Я стал ходить к ней в гости во время всё чаще случавшихся увольнений — последние три месяца службы, как известно, довольно халявны и бесят в основном тем, что дом уже так близко, а ты всё ещё не там. Слепакова здорово мне облегчила эти дембельские терзания — она обрушивала на меня такой водопад великолепных текстов, историй, фактов, шуток и собственных сочинений, что об армии я не думал вовсе. Иногда возвращаться в часть из их с Мочаловым квартиры было вовсе уж немыслимо, и однажды Слепакова выпросила мне лишних два часа увольнения, позвонив дежурному и представившись моей больной тёткой. Тётка получилась у неё очень артистично, я счастливо миновал патрули и вернулся в часть глубокой ночью.
Солдатские навыки, как известно, далеко не сводятся к стрельбе (у нас её почти не было) и прочей героике: в основном это что-нибудь хозяйственное — белить, красить, мыть, подметать, приколачивать. Эти вещи я по мере сил делал, потому что у Слепаковой, слава богу, хватало таких потребностей. Лев Всеволодович, впоследствии выведенный под именем графа Леона в нашем шуточном эпистолярном романе, где сама Слепакова называлась помещицей Нимфодорой Плешковой, до сих пор терпеть не может хозяйственной рутины: он способен на подвиг вроде приготовления шашлыка, но очень не любит мыть пол, и я разделяю его чувства. Я также вбил некоторое количество гвоздей, повесил до сих пор висящие полки и отмыл стены. У Слепаковой было так чудесно, что даже домой я уехал не сразу — задержался на пару дней, чтобы о чём-то договорить и куда-то сходить: ничего не было увлекательнее прогулок с ней по Петроградской стороне. Она использовала эти два дня для совершенствования моей дембельской формы — наведения стрелок мылом, обшивки её всякими прибамбасами, а также изготовления ошейника для кота Мики из остатков галуна, специально приобретённого в Военторге. Всё это время она меня интенсивно закармливала и отпаивала — домашним солёным салом, солить которое была большая мастерица, и домашним же вином «Карташез» из собранной в Карташевке черноплодки.

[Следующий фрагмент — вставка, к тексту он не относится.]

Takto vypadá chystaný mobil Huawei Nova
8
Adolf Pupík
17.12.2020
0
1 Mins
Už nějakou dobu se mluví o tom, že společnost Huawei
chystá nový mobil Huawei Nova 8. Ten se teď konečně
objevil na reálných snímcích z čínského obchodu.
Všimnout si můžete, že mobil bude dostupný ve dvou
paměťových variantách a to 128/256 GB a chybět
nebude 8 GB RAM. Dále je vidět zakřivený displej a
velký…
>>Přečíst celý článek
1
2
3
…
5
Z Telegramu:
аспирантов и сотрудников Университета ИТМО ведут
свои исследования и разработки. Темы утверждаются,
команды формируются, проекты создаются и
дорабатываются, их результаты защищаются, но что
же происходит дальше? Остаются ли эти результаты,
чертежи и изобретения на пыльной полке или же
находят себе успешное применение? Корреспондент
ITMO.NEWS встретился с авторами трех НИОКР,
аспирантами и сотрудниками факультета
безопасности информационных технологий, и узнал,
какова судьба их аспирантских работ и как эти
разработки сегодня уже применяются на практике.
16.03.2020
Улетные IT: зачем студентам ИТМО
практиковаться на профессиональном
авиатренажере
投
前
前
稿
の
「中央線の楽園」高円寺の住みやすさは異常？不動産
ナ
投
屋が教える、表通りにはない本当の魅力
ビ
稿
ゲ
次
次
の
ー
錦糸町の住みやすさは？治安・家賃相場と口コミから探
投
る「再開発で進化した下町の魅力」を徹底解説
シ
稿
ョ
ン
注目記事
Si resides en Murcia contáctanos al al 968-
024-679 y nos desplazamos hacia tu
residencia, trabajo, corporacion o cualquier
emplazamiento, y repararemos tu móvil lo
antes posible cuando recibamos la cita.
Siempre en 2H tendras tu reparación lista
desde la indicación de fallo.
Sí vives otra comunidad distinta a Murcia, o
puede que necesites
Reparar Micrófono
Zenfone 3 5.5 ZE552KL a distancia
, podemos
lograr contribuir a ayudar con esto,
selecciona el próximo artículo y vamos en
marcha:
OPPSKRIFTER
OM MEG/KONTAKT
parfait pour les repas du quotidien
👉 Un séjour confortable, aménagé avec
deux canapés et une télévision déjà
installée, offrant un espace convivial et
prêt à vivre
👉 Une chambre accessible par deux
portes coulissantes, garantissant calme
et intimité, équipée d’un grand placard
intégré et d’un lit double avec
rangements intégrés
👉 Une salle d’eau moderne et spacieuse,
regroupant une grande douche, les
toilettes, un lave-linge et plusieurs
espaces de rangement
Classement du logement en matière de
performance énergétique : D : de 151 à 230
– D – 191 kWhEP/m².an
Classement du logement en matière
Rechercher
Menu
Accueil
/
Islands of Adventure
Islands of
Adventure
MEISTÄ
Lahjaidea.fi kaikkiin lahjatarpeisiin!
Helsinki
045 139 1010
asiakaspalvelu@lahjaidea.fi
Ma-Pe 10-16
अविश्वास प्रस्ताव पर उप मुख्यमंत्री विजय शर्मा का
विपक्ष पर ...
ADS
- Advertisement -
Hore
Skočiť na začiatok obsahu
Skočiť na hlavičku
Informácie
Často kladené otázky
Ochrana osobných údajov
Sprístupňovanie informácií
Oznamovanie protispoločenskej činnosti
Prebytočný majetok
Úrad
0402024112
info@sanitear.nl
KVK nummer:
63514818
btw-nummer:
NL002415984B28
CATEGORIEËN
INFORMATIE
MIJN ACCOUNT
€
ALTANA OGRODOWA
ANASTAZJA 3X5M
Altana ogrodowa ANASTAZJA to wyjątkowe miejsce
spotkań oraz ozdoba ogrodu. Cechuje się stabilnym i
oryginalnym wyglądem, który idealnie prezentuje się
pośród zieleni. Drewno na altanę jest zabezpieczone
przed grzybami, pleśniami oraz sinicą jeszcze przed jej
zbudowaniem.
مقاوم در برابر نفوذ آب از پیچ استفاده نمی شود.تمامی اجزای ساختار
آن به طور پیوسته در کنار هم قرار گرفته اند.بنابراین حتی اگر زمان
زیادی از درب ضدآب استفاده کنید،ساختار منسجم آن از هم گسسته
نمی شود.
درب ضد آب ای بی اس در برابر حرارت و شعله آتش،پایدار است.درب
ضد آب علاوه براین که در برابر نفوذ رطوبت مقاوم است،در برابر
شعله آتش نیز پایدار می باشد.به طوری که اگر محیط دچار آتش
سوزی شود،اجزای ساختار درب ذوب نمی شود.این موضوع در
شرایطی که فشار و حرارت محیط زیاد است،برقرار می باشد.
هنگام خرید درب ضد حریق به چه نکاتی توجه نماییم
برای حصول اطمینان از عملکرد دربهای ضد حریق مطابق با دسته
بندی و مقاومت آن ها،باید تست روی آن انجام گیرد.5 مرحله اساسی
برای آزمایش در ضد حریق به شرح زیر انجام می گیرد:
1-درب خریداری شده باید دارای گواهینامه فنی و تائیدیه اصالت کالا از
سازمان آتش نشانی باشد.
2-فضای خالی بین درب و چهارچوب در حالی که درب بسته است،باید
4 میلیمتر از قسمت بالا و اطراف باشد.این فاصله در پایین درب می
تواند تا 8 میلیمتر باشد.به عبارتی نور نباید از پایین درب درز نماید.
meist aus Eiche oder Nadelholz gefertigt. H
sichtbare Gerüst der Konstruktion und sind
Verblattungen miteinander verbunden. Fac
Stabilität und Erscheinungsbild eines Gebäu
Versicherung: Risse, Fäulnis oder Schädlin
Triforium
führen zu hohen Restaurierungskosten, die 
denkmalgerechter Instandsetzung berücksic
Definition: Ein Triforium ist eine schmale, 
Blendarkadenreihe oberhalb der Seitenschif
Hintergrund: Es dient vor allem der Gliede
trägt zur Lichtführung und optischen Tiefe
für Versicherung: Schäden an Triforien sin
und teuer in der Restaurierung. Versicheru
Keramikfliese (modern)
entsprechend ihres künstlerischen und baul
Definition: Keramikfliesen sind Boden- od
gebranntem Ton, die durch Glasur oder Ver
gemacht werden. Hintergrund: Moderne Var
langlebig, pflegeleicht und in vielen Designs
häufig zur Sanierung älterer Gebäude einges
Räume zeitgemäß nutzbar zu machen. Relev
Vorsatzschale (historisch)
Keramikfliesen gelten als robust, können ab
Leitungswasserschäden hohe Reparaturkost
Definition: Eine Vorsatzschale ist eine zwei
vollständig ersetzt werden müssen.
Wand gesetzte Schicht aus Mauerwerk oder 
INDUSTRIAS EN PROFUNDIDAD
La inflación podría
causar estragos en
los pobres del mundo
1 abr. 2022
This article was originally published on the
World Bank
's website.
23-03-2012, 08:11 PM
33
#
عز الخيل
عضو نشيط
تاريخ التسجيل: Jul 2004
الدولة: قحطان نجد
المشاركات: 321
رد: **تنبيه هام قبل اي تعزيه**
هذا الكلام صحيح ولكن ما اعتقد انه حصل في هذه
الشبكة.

Слепакова обожала устраивать праздники: скажем, встречая из заключения Кирилла Косцинского, она не просто накрыла роскошный стол с его любимым коньяком, но устроила так, что при его появлении в дверях на всю квартиру грянула «Ода к радости». На моей памяти она устроила несколько изобретательных, весёлых и трогательных юбилеев, домашних спектаклей и свадеб, включая мою собственную. Моя встреча из армии была обставлена по-королевски, вплоть до книги Гофмана, торжественно вручённой для чтения на ночь и раскрытой на «Майорате» (я успел проговориться, что из всего Гофмана не читал только его и очень интересуюсь). Слепакова, был грех, разочаровывалась в людях и утрачивала к ним интерес, но это случалось редко, ибо обычно она безошибочно всё понимала с первой встречи; те, кто входил в её ближний круг, становились предметом самой горячей заботы. Она никого и ничего не забывала, помнила чужие даты, регулярно обзванивала великих старух, у которых училась сама, поздравляя с юбилеями; «Я жалею старух бестолковых» — не пустая декларация. Её не останавливали рассеянность Татьяны Юрьевны Хмельницкой и резкость Лидии Яковлевны Гинзбург, она регулярно бывала у них, помогала в быту, устраивала врачей — думаю, тут была не только прикидка на себя чужой участи, не то невольное и корыстное задобривание судьбы, которое каждый из нас знает за собой и которое она так точно описала в «Освобождении снегиря», но и особое, подспудное, таимое сострадание к слабости и неуверенности: «Как не люблю я эту зрелость, нахватанность, поднаторелость…» Люди, прочно стоящие на ногах, ей не нравились: в самом деле, наш мир не такое место, чтобы чувствовать себя в нем чересчур уверенно и уютно. Кто ощущал себя не совсем на месте — тот мог рассчитывать на её помощь и сострадание.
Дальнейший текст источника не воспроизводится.